Monday, Aug. 26, 1996

WELCOME TO HARD TRUTHS

By PEGGY NOONAN

Bob Dole's acceptance speech was big--stern, daring, even at moments Churchillian--but it was marked most by a kind of interrupted eloquence. The speech betrayed the weight of a few too many hands. Even in its strongest, most poetic passages there seemed to be something missing. When Dole stirringly pointed to the exits in the convention hall and declared the Republicans the party of Lincoln, he invited any bigoted delegates to leave, "as I stand here and hold this ground." But the way the section was constructed, it seemed as if he were telling the party it was bigoted and no longer welcome at his convention.

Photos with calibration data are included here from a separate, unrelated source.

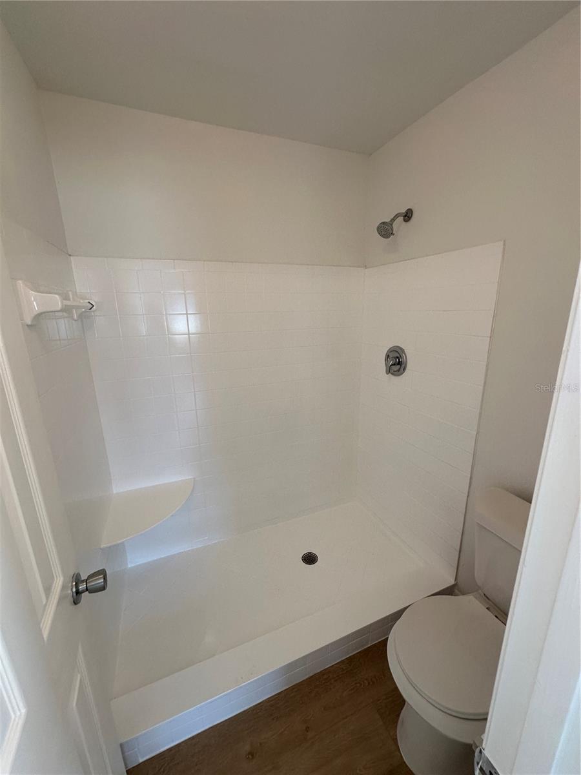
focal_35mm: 14
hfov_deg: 85.7
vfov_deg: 102.1
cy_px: 388
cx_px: 290
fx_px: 313
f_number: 2.2
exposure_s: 1/120
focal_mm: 2.22
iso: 160
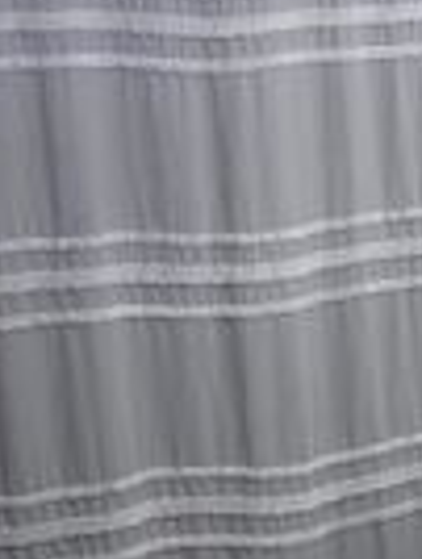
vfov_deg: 19.0
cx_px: 646
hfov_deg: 13.5
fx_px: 1669
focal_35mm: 103
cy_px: 275
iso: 40
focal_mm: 5.7
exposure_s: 1/120
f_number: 1.5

The speech didn't quite hang together. Yet it was a brave speech and deserves credit for its ambitions. It was brave first in that it ignored many of the time-honored conventions of political oratory, and did so in a way that asked a lot of the audience--especially the people in the hall. Half the delegates had been to dinner, had had a few drinks and were ready to rock. But Dole gave them little to play with. He didn't offer much humor, didn't inspire a chant, didn't ask them to hoot 'n' holler.

What he asked them to do was stand there and think. And that is a lot to ask of a delegate surrounded by guys in elephant hats. But the most interesting part of the speech's bravery was its high moral seriousness; it attempted to address what really ails America. And it did so while rejecting the florid optimism of political speeches and asserting instead that America is in trouble because of the way modern Americans have been living their lives. He scored the small corruptions of our lives, of ambition and unthinking selfishness that damage first individuals, then a whole society.

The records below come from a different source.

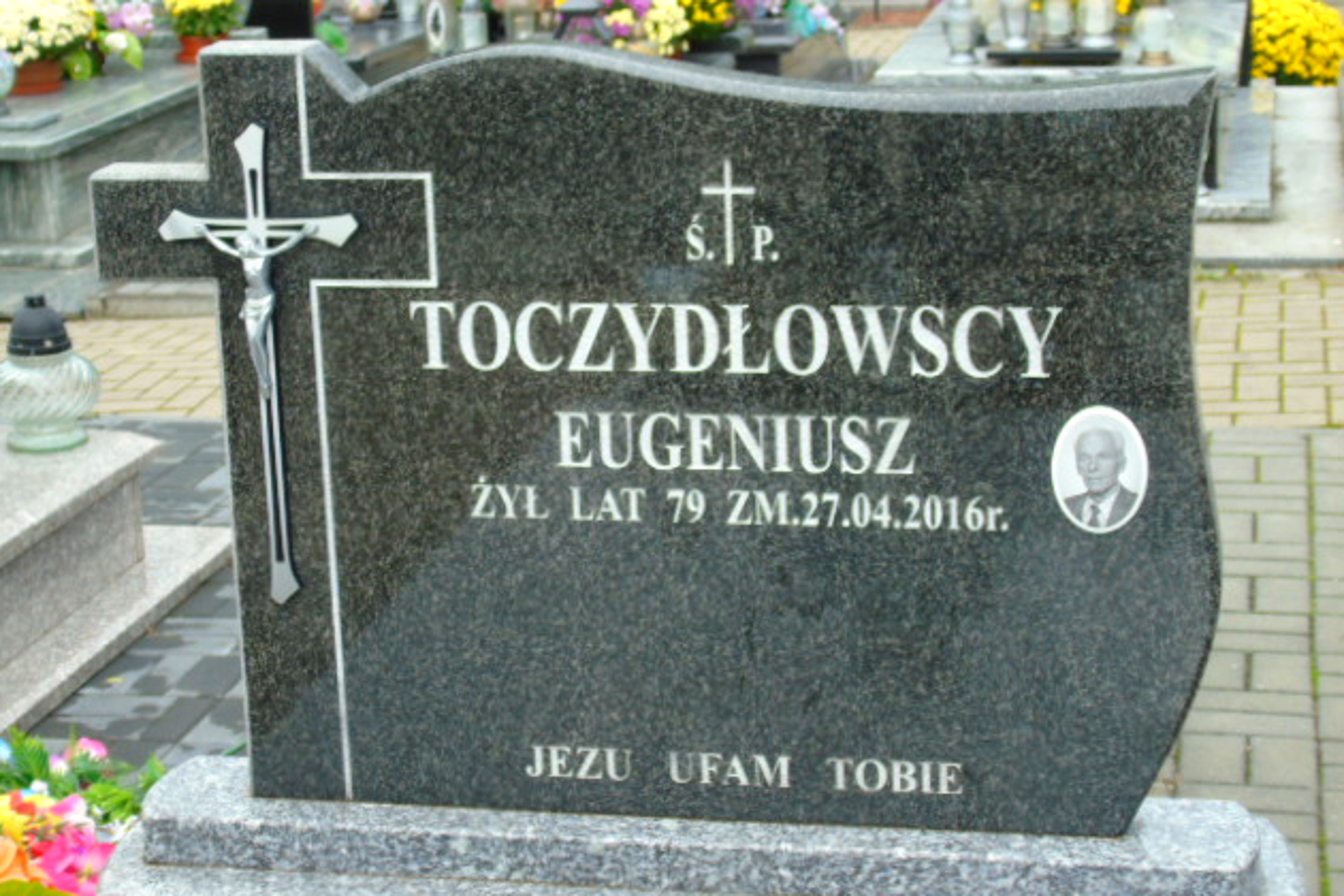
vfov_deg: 18.2
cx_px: 672
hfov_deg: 27.0
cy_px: 388
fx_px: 2800
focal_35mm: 75
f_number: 4.7
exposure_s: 1/50
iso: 80
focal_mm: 13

"Permissive and destructive behavior must be opposed," Dole said, "honor and liberty must be restored." How? Through personal "right conduct, every day at every level." What stops us from rising above ourselves? The answer was beautifully put--if not utterly convincing: "It is because for too long we have had a leadership that has been unwilling to risk the truth...An Administration in its very existence communicates this day by day until it flows down like rain. And the rain becomes a river, and the river becomes a flood."

But what worked on page didn't always work onstage. Dole never seemed to "own" the speech, didn't have it absorbed so deep it was bubbles in his blood. My guess is he never really liked it, but stuck with it because his previous collaboration with his speechwriter, the novelist Mark Helprin, was such a hit. Aaargh, eggheads all liked the resignation speech, do it again. There was a lovely spareness to certain small sections, and if it had been sustained, it would have resulted in elegance. Helprin had given Dole a first draft of the speech on April 22, then met with him roughly a dozen times to work on it. But in San Diego things unraveled when Dole asked for new writers. Soon sections of eloquence were followed by blocks of boilerplate. After more than a dozen drafts, Helprin turned in his beeper and went home to upstate New York. There he issued a statement. It said in part, "Early on I was happy to volunteer to Senator Dole a first draft of an acceptance speech, and he then made it his own...In the end the legitimate and understandable requirements of political speechwriting did not mesh with the principles of my profession, which I can in no circumstances abandon. So I stood down, without rancor."

That is pretty strong rhetoric. Perhaps some of the best at the convention.

Peggy Noonan was a speechwriter for Presidents Reagan and Bush.